“So there’s a beautiful, charming Weaving Maid who’s a servant in the palace of the Queen Mother, who is basically a really important female goddess. And this Weaving Maid just weaves all day.
“Then on Earth, there’s this, um, super hard-working Cowherd—that’s his name—who’s miserable and lonely because cows do not make inspiring companions. His parents died, he lives with his older brother and wife, and they treat him like a slave.

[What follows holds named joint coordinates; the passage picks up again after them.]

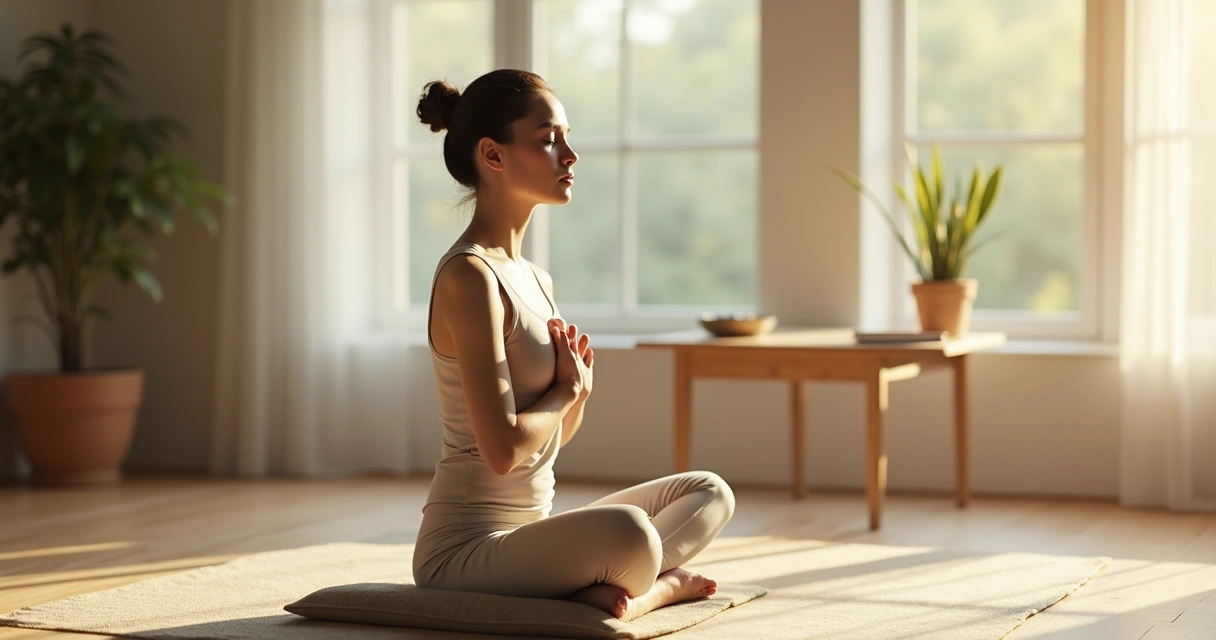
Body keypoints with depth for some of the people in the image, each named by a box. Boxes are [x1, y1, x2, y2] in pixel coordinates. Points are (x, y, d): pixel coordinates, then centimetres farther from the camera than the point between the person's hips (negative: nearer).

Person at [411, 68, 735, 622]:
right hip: (466, 548, -10)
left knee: (710, 493, 14)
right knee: (627, 532, -38)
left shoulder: (534, 279, 14)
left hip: (528, 530, 10)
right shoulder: (468, 277, -15)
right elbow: (503, 448, -22)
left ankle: (634, 585, -10)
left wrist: (578, 385, -1)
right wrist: (565, 390, -3)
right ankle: (660, 582, -8)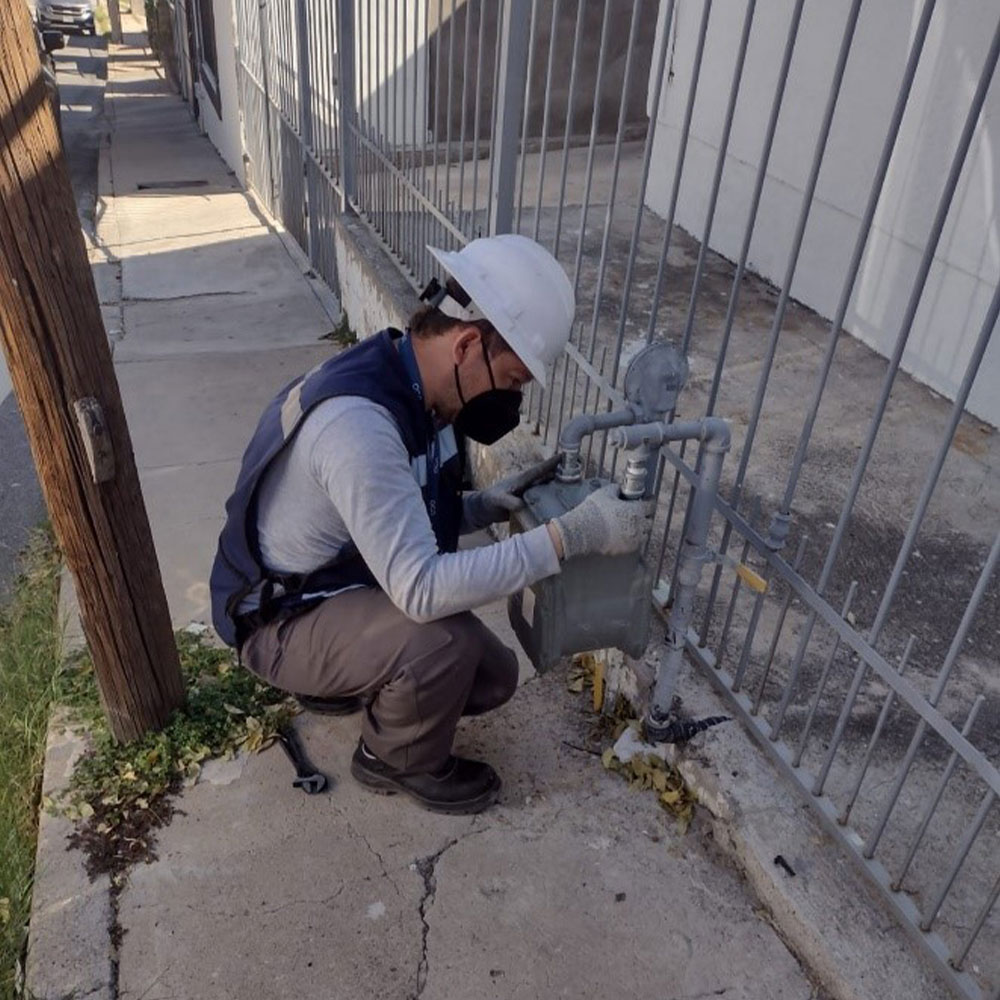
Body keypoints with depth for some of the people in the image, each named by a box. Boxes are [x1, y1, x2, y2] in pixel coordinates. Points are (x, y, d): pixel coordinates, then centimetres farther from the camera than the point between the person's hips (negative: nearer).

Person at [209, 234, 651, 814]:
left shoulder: (417, 390, -6)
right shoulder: (358, 420, -36)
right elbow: (422, 589, -38)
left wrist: (493, 504, -10)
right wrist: (572, 535, -37)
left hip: (352, 587, 8)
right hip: (282, 620, -8)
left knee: (493, 679, 5)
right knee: (444, 638, -32)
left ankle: (338, 675, 21)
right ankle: (400, 761, 0)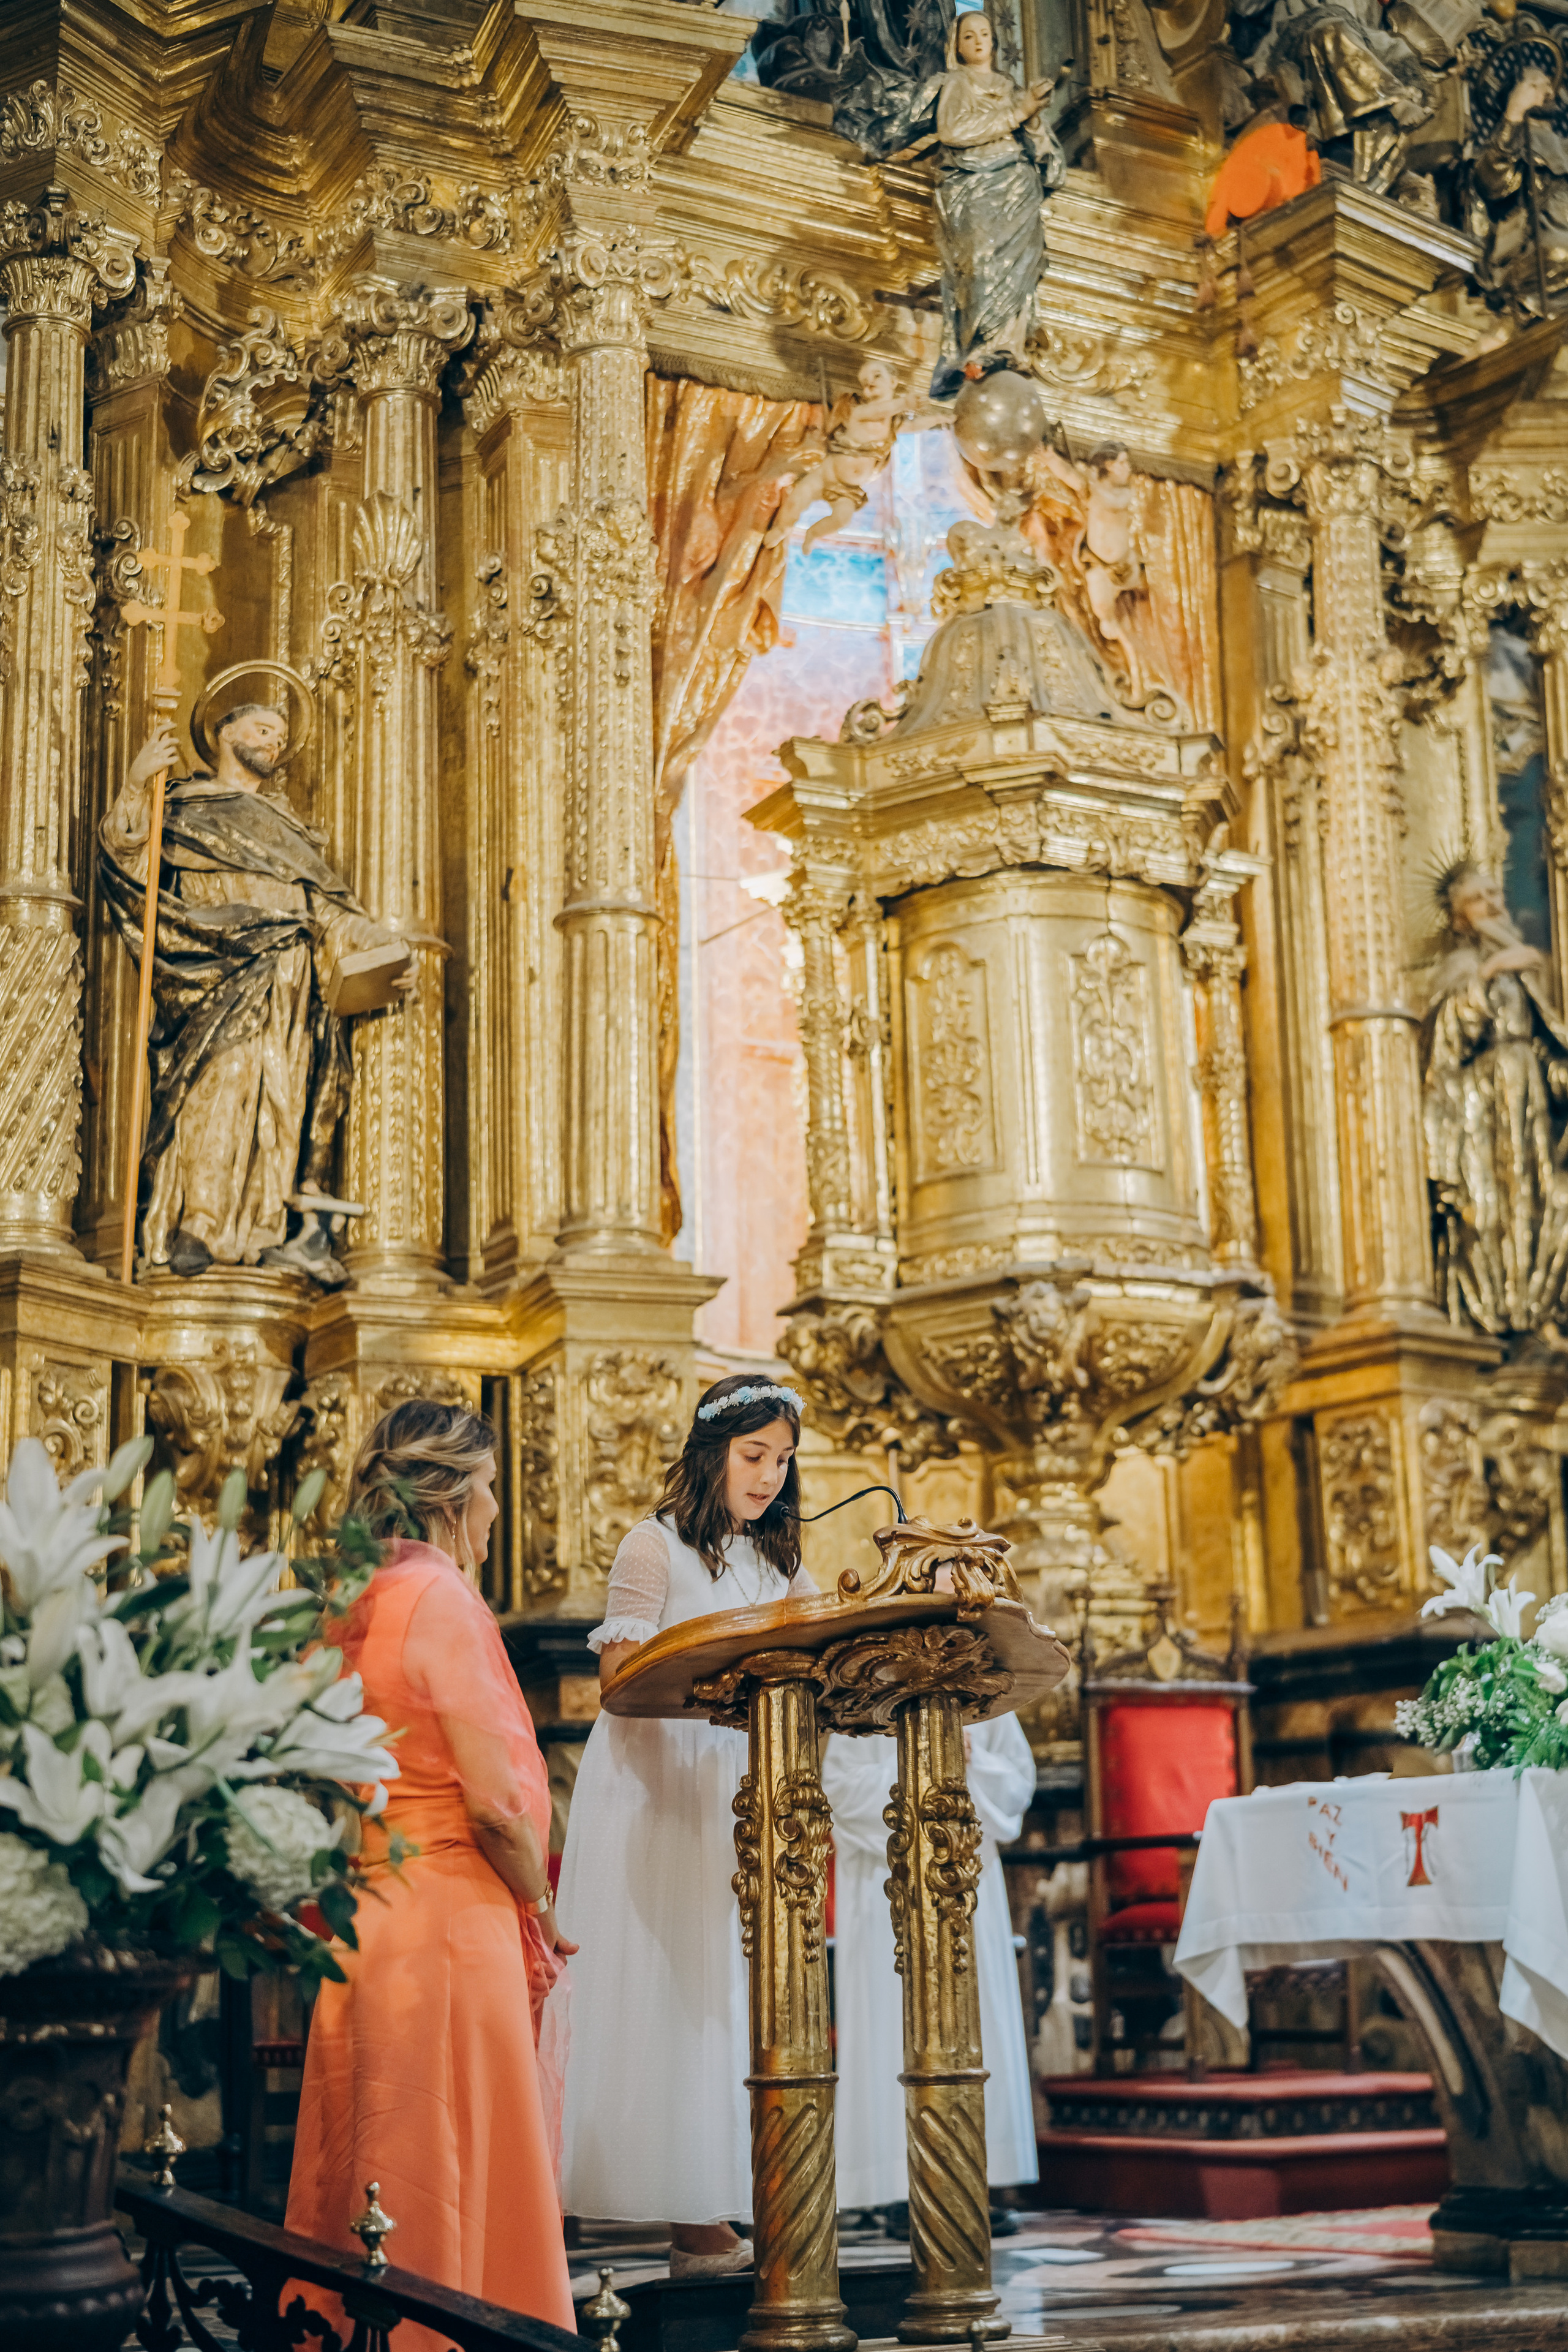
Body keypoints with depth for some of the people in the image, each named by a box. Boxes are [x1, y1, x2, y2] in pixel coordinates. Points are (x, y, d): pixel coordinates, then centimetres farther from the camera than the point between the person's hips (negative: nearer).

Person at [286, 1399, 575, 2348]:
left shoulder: (353, 1603, 9)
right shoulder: (442, 1598, -15)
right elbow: (494, 1801, -19)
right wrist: (541, 1911, -3)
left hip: (362, 1909, 8)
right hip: (449, 1914, -8)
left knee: (363, 2176, 15)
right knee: (454, 2186, 1)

“No one really knows how the two of them [the Weaving Maid and the Cowherd] met, but the most common one is that one day the Weaving Maid and her six sisters came down to Earth to take a bath. And the Cowherd saw them. And being a creepy guy he picks up one of their clothes. And so when they see him, the six sisters turn into doves and flew away, but he took the Weaving Maid’s clothes. No one really knows how the negotiations went, but by the end she had fallen completely in love with him. So instead of turning into a bird and flying back, she stayed on Earth and married the Cowherd. And they had kids.
“When her master found out she was pissed. So she ordered the troops to abduct the Weaving Maid back up to Heaven. Um, the Cowherd tried to follow but he also had to carry the kids so he couldn’t catch up. He was a mortal so there’s no way for him to catch up to the god.
“But the Queen Mother, she doesn’t want to take any chances. So she takes a hairpin and forms a river—what we know as the Milky Way. And it flew between the Weaving Maid and the Cowherd, so then they’re separated forever. The kids that they had cried a lot to the Queen Mother to try to reunite the family, and the Weaving Maid’s six sisters also wanted them to reunite.
“So, after a lot of complaining the Queen Mother finally became a little bit merciful and called up a flock of birds to build a bridge over the river. She allowed the lovers to be reunited for one night every year, one the seventh night of the seventh lunar month. And on that day here, a flock of magical birds suddenly appear and form a bridge over the Milky Way, and they can meet up in the middle.
“Uh, so on the seventh day of every seventh lunar month, called the ‘Festival of the Seventh Evening,’ girls hold weaving competitions in honor of the maid and they sacrifice fruits that they put out overnight. It was a very good sign if you had spiders come out and spin webs over the fruit because it’s kind of like the weaving.”
My roommate, KY, performed this folk myth for me. He was born in China and lived there for the first few years of his life. The story of the Weaving Maid is a classic Chinese myth that is told all over the country. K told me there are many versions, but this is the one he remembers his parents reciting to him when he was young. He said that he always liked this story because it explains the Milky Way. He remembers that his dad would take him out at night to look at the stars and sometimes tell him about the Weaving Maid and similar stories. Apparently there are other Chinese myths that explain how different stars and constellations were formed.
K actually performed this piece for me when we were sitting out in our backyard one night. Being in LA, we couldn’t really look up and see the Milky Way. I don’t think the story had the same effect as it does when you can look up and see the “river” that the Queen Mother creates in the myth. But it still captured my imagination. My roommate and I are both physics students and avid lovers of astronomy. I asked him if he thought this story influenced his decision to study physics at all. He mused on this and replied that he had never thought of it, “but it must have something to do with my fascination of the stars and stuff.”
That is what I love about folk tales, and creation myths especially. Even though we know they are (probably) not true explanations for why things are, they allow us to think about beautiful, grandiose phenomenon, such as the Milky Way, in familiar, human ways. I believe myths were, in fact, early human’s first attempts at explaining the mysteries of the universe. Before we had hard science, we had our imaginations and our special ability to craft stories that could decipher this amazing world.
For another version of this myth, see Picturing Heaven in Early China by Lillian Lan-ying Tseng. This book features a lot of interesting Chinese creation myths about space and the stars.